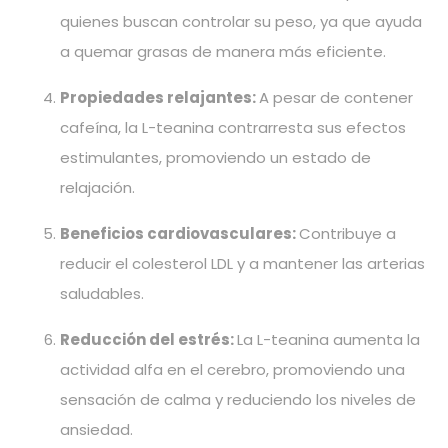
quienes buscan controlar su peso, ya que ayuda
a quemar grasas de manera más eficiente.
Propiedades relajantes:
A pesar de contener
cafeína, la L-teanina contrarresta sus efectos
estimulantes, promoviendo un estado de
relajación.
Beneficios cardiovasculares:
Contribuye a
reducir el colesterol LDL y a mantener las arterias
saludables.
Reducción del estrés:
La L-teanina aumenta la
actividad alfa en el cerebro, promoviendo una
sensación de calma y reduciendo los niveles de
ansiedad.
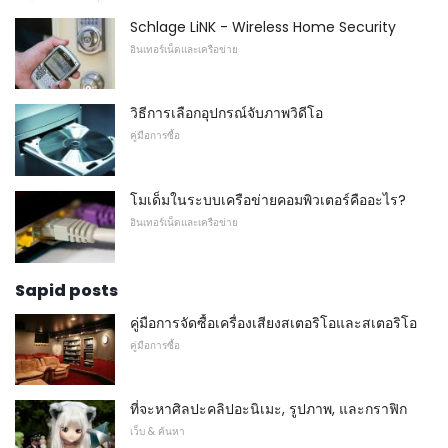
Schlage LiNK - Wireless Home Security
อินเทอร์เน็ตและเครือข่าย
วิธีการเลือกอุปกรณ์จับภาพวิดีโอ
คู่มือการซื้อ
โมเด็มในระบบเครือข่ายคอมพิวเตอร์คืออะไร?
อินเทอร์เน็ตและเครือข่าย
Sapid posts
คู่มือการจัดซื้อเครื่องเสียงสเตอริโอและสเตอริโอ
คู่มือการซื้อ
ที่จะหาศิลปะคลิปอะนิเมะ, รูปภาพ, และกราฟิก
เว็บ & ค้นหา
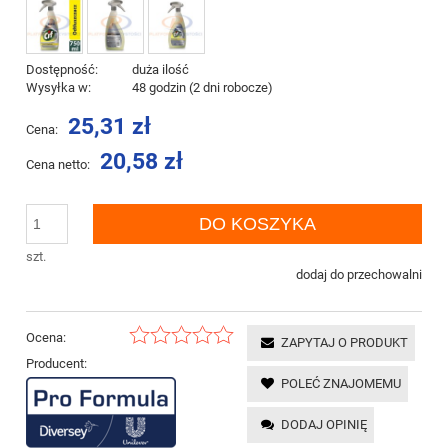
Dostępność:
duża ilość
Wysyłka w:
48 godzin (2 dni robocze)
25,31 zł
Cena:
20,58 zł
Cena netto:
DO KOSZYKA
szt.
dodaj do przechowalni
Ocena:
ZAPYTAJ O PRODUKT
Producent:
POLEĆ ZNAJOMEMU
DODAJ OPINIĘ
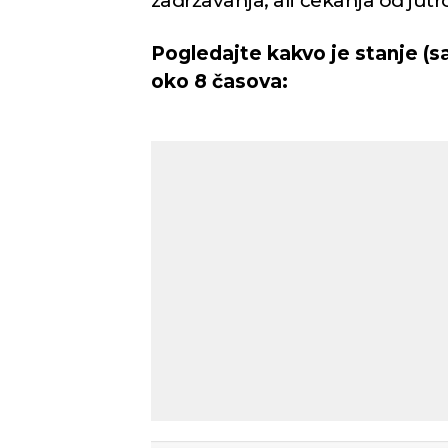
zadržavanja, ali čekanja od jut
Pogledajte kakvo je stanje (s
oko 8 časova:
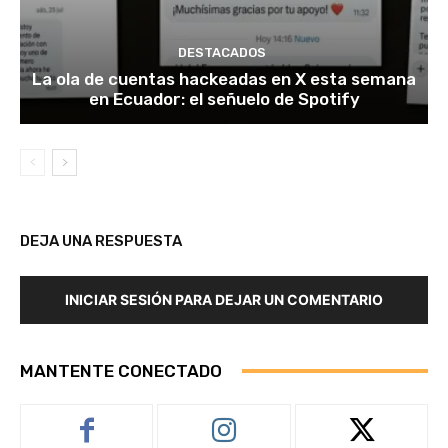
DESTACADOS
La ola de cuentas hackeadas en X esta semana
en Ecuador: el señuelo de Spotify
DEJA UNA RESPUESTA
INICIAR SESIÓN PARA DEJAR UN COMENTARIO
MANTENTE CONECTADO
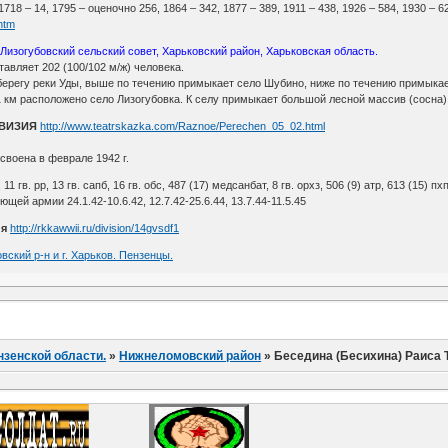
18 – 14, 1795 – оценочно 256, 1864 – 342, 1877 – 389, 1911 – 438, 1926 – 584, 1930 – 62
htm
 Лизогубовский сельский совет, Харьковский район, Харьковская область.
авляет 202 (100/102 м/ж) человека.
берегу реки Уды, выше по течению примыкает село Шубино, ниже по течению примыка
1 км расположено село Лизогубовка. К селу примыкает большой лесной массив (сосна)
ИВИЗИЯ
http://www.teatrskazka.com/Raznoe/Perechen_05_02.html
своена в феврале 1942 г.
д, 11 гв. рр, 13 гв. сапб, 16 гв. обс, 487 (17) медсанбат, 8 гв. орхз, 506 (9) атр, 613 (15) пх
ей армии 24.1.42-10.6.42, 12.7.42-25.6.44, 13.7.44-11.5.45
ия
http://rkkawwii.ru/division/14gvsdf1
вский р-н и г. Харьков. Пензенцы.
нзенской области.
»
Нижнеломовский район
»
Беседина (Бесихина) Раиса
◆ ◆ ◆ ◆
Task to carry out: Repeat the text read from each of the records above, word for word, in the same order. Leave the pictures out of your answer.

Answer area:
quienes buscan controlar su peso, ya que ayuda
a quemar grasas de manera más eficiente.
Propiedades relajantes:
A pesar de contener
cafeína, la L-teanina contrarresta sus efectos
estimulantes, promoviendo un estado de
relajación.
Beneficios cardiovasculares:
Contribuye a
reducir el colesterol LDL y a mantener las arterias
saludables.
Reducción del estrés:
La L-teanina aumenta la
actividad alfa en el cerebro, promoviendo una
sensación de calma y reduciendo los niveles de
ansiedad.
Schlage LiNK - Wireless Home Security
อินเทอร์เน็ตและเครือข่าย
วิธีการเลือกอุปกรณ์จับภาพวิดีโอ
คู่มือการซื้อ
โมเด็มในระบบเครือข่ายคอมพิวเตอร์คืออะไร?
อินเทอร์เน็ตและเครือข่าย
Sapid posts
คู่มือการจัดซื้อเครื่องเสียงสเตอริโอและสเตอริโอ
คู่มือการซื้อ
ที่จะหาศิลปะคลิปอะนิเมะ, รูปภาพ, และกราฟิก
เว็บ & ค้นหา
Dostępność:
duża ilość
Wysyłka w:
48 godzin (2 dni robocze)
25,31 zł
Cena:
20,58 zł
Cena netto:
DO KOSZYKA
szt.
dodaj do przechowalni
Ocena:
ZAPYTAJ O PRODUKT
Producent:
POLEĆ ZNAJOMEMU
DODAJ OPINIĘ
zadržavanja, ali čekanja od jut
Pogledajte kakvo je stanje (s
oko 8 časova:
DESTACADOS
La ola de cuentas hackeadas en X esta semana
en Ecuador: el señuelo de Spotify
DEJA UNA RESPUESTA
INICIAR SESIÓN PARA DEJAR UN COMENTARIO
MANTENTE CONECTADO
18 – 14, 1795 – оценочно 256, 1864 – 342, 1877 – 389, 1911 – 438, 1926 – 584, 1930 – 62
htm
 Лизогубовский сельский совет, Харьковский район, Харьковская область.
авляет 202 (100/102 м/ж) человека.
берегу реки Уды, выше по течению примыкает село Шубино, ниже по течению примыка
1 км расположено село Лизогубовка. К селу примыкает большой лесной массив (сосна)
ИВИЗИЯ
http://www.teatrskazka.com/Raznoe/Perechen_05_02.html
своена в феврале 1942 г.
д, 11 гв. рр, 13 гв. сапб, 16 гв. обс, 487 (17) медсанбат, 8 гв. орхз, 506 (9) атр, 613 (15) пх
ей армии 24.1.42-10.6.42, 12.7.42-25.6.44, 13.7.44-11.5.45
ия
http://rkkawwii.ru/division/14gvsdf1
вский р-н и г. Харьков. Пензенцы.
нзенской области.
»
Нижнеломовский район
»
Беседина (Бесихина) Раиса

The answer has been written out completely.